SUPPLIED RECORDS
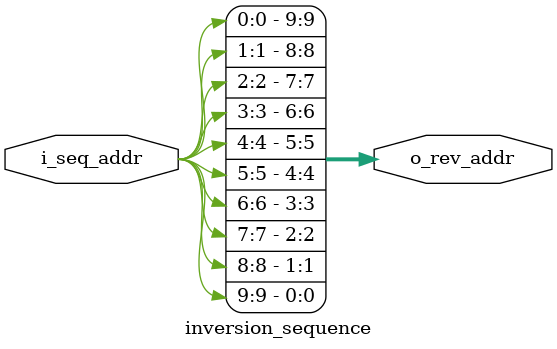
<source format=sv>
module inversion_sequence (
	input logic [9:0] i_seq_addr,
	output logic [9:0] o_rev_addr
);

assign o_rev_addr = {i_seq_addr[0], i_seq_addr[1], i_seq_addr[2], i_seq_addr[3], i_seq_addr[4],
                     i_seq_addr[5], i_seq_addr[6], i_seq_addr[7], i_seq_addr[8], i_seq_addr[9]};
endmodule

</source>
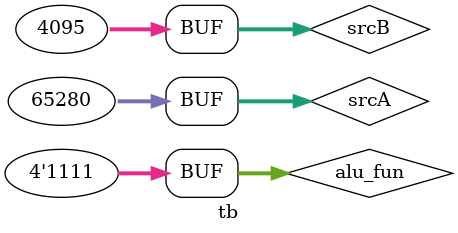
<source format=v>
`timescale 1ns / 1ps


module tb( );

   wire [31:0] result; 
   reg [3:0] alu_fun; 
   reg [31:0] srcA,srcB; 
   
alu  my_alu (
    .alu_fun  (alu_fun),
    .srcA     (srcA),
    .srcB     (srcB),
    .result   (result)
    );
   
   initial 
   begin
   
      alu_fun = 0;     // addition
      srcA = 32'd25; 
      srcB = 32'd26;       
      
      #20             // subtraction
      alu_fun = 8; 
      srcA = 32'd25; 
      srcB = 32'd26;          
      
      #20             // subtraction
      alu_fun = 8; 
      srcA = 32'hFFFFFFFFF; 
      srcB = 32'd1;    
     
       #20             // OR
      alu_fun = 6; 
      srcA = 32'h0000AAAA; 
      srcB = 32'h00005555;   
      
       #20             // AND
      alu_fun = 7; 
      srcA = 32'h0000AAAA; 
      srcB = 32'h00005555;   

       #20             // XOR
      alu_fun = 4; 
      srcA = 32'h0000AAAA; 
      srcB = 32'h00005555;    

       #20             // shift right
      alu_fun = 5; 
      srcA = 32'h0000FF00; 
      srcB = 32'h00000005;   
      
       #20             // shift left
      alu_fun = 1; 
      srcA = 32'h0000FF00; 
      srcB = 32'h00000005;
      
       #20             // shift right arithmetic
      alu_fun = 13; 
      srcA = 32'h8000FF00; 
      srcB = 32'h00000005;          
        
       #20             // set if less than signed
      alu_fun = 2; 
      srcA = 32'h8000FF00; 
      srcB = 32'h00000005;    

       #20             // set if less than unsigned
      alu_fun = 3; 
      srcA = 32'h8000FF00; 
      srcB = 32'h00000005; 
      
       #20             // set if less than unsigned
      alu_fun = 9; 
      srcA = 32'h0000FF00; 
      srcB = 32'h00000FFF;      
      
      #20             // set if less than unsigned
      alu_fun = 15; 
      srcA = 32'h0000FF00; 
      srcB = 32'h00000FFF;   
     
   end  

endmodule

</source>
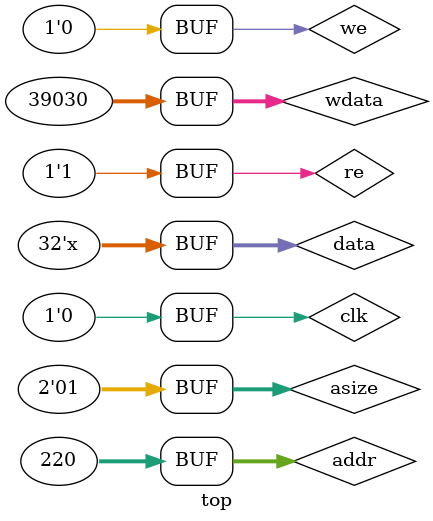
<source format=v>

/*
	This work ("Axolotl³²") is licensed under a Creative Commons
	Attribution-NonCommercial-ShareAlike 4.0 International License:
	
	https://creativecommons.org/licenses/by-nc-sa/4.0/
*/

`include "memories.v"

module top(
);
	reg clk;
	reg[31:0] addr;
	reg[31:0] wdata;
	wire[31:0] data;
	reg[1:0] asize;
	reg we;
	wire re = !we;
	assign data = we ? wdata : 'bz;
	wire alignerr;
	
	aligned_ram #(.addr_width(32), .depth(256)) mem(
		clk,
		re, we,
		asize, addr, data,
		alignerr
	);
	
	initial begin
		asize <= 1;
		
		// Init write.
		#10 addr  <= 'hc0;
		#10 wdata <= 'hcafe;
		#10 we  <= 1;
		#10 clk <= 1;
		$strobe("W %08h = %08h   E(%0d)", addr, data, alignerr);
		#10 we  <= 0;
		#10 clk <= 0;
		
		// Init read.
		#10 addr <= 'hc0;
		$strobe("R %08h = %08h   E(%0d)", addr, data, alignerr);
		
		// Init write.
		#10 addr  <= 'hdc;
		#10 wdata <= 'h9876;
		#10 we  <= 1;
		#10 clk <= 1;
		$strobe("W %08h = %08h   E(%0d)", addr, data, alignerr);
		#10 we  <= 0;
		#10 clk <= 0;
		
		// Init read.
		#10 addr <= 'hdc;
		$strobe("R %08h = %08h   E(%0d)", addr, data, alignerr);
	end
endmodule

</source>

ABOUT THIS EXERCISE
Total the lines in the records above that contain the string "less". Write only that total.

WRITTEN SOLUTION
4